Friday, August 14, 2015

There are Rules...

There are rules... As we had been reminded by a sour waitress the night before, Spain has very definitive rules of etiquette for how things can be done, and of course, these rules are unwritten in order to confuse foreigners, And these rules vary wildly from region to region. Dinners generally don't begin till late in the evening, resulting in kitchens being closed till at least 8:30 pm, thus creating lines of emaciated pilgrims leaning anemically against each other as they stare imploringly at heartless barkeeps. As five of us sat at an outside table in the late evening Spanish sun in the town of Berducedo, our waitress yanked menus out of our hands, punctuating her demand that we could only eat inside. "This table is for four and you are five," she uncompromisingly said.. As we reluctantly moved inside, we added another pilgrim to our table which further sent our server into a downward spiral and by the end of our meal of mixing courses and using the wrong silverware, it was clear that our waitress actively hated us.

The following night in the adorable hilltop town of Grandas de Salime, a number of famished pilgrims stood in the bar section of a local restaurant.

"The restaurant doesn't open till 7:30."
"Can we see the menu?"
"Not until 7:30."

We stood watching the minute hand slowly inch from 7:20 towards 7:30pm, as a card game, populated solely by old men, moved along and Dimitri "accidentally" began drinking another man's glass of wine.

"Oh, Signora?!" Paul said, while signaling to our very male and very Spanish waiter. As our waiter brushed by, Paul dropped his hand sheepishly, his dimple appearing in his very red face."Well now, we'll never get service!"

Traditional blacksmith and woodworking demonstration!
We had descended a knee brutalizing 800 plus meters through pine forests to the sea level Río Navia, before climbing up again to Grandas de Salime. We had exclaimed over the lovely little balcony in our room, overlooking windmill topped mountains and we had learned details of the traditional Asturian life in the perfectly kept Ethnographic Museum..all before arriving too early to the restaurant and hungry enough to eat our fellow pilgrims.

Our waiter stopped, touching the shoulder of one of the beautiful Danish women sitting at the table next to us, before turning my way and inquiring over my delicious meal. I responded to his chivalrous inquiry with a smile and a "todo es bien." He returned my smile, his hand brushing my arm before he raced away without a glance towards my three male companions.

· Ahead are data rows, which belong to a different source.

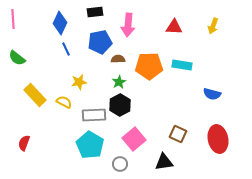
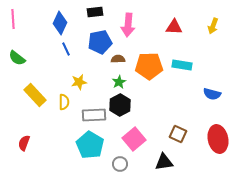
yellow semicircle: rotated 63 degrees clockwise
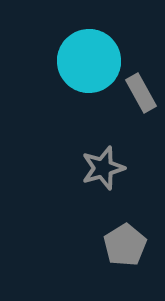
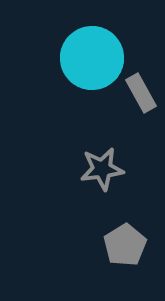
cyan circle: moved 3 px right, 3 px up
gray star: moved 1 px left, 1 px down; rotated 9 degrees clockwise
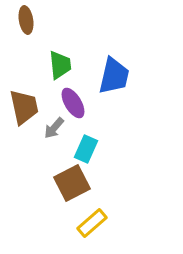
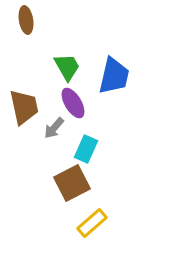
green trapezoid: moved 7 px right, 2 px down; rotated 24 degrees counterclockwise
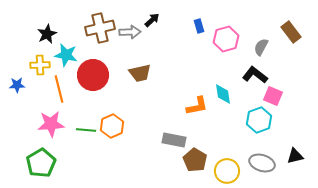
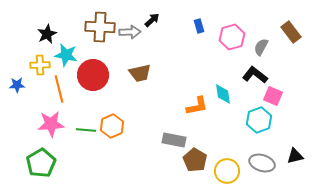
brown cross: moved 1 px up; rotated 16 degrees clockwise
pink hexagon: moved 6 px right, 2 px up
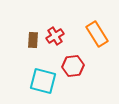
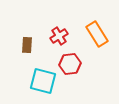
red cross: moved 4 px right
brown rectangle: moved 6 px left, 5 px down
red hexagon: moved 3 px left, 2 px up
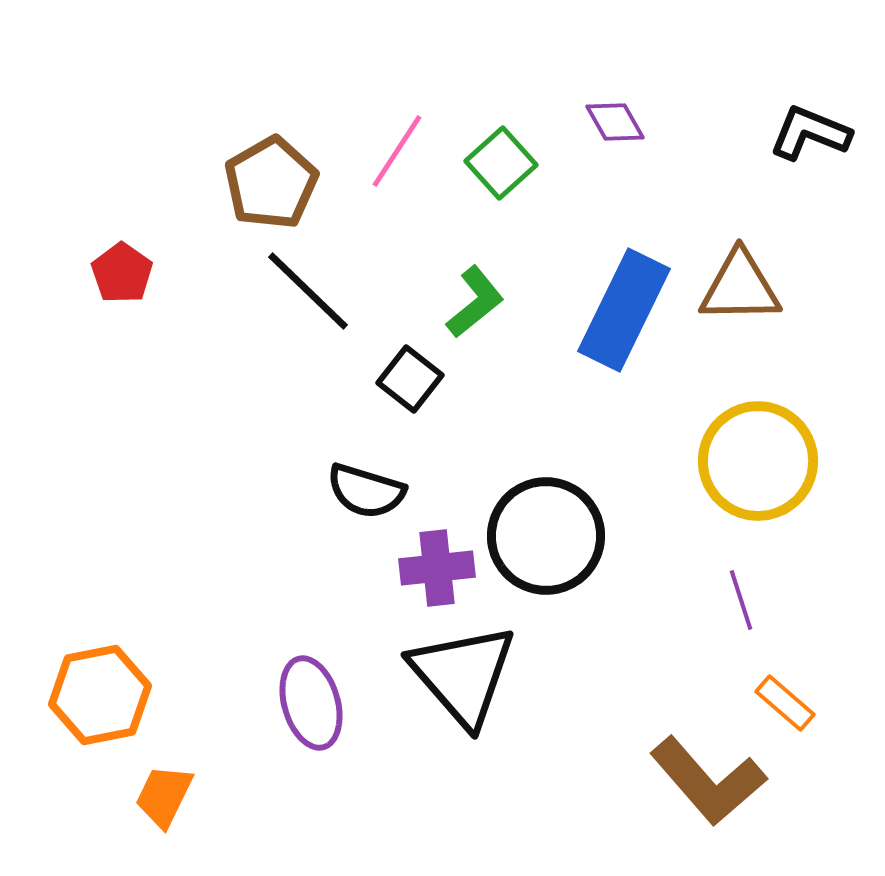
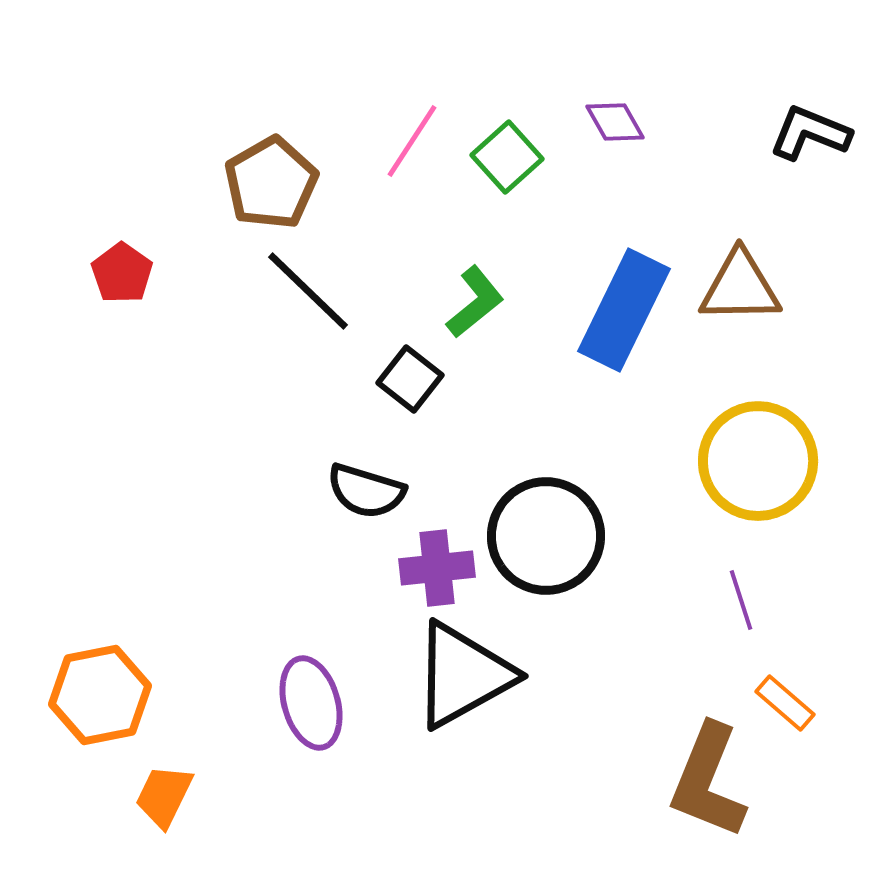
pink line: moved 15 px right, 10 px up
green square: moved 6 px right, 6 px up
black triangle: rotated 42 degrees clockwise
brown L-shape: rotated 63 degrees clockwise
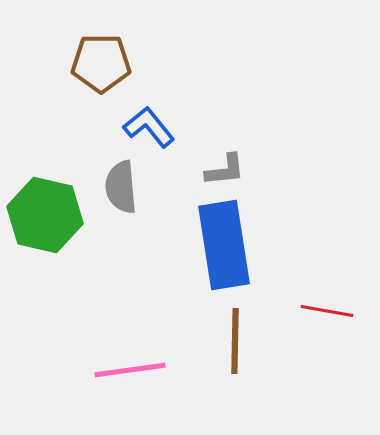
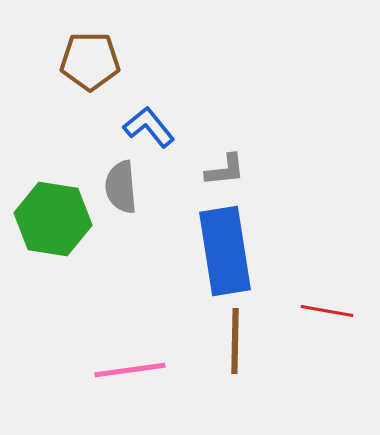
brown pentagon: moved 11 px left, 2 px up
green hexagon: moved 8 px right, 4 px down; rotated 4 degrees counterclockwise
blue rectangle: moved 1 px right, 6 px down
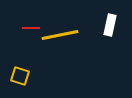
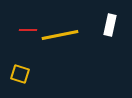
red line: moved 3 px left, 2 px down
yellow square: moved 2 px up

As we had discovered earlier in the day, the orange juice box attached to Dimitri's backpack had long since been emptied of it's oranges and actually contained wine. No one knows how he finished each day's stage, staggering to the end with swollen knees and severe dehydration. But in his way, he walked his camino completely on his own terms. About 5'9" and thin, with white hair and two children in their 20s, Dimitri traveled to Spain from his home in Kaliningrade, a tiny Russian seaport outpost sandwiched between Poland, Lithuania and the Baltic Sea. Dimitri had arrived for his grand adventure on the camino Frances, but upon discovering hordes of other noisy pilgrims, he quickly jumped over to the Primitivo, a path considerably more physically demanding, though slightly quieter.


Paul, who had in a sense, adopted Dimitri for the duration of the Camino, later told us that he asked Dimitri why he came to the camino. And his response..? "To learn English!" As if everyone wanting to learn English would choose to travel to a Spanish speaking country. But it is only on the Camino that a man would come from Russia to walk 300+ kilometers with a Brit from Oxford, a German with perfect English diction and two Americans... (We won't mention the questionable things that Americans can do to the English language..)

At each meal, Dimitri would wait for a lull in conversation. "I 'ave a joke," he would say with emphasis on the 'k,' and we all would turn towards him with anticipation. "Stalin humor," he would call it, and though at times the punchline may have been lost in translation, we laughed at the animation of the storyteller himself.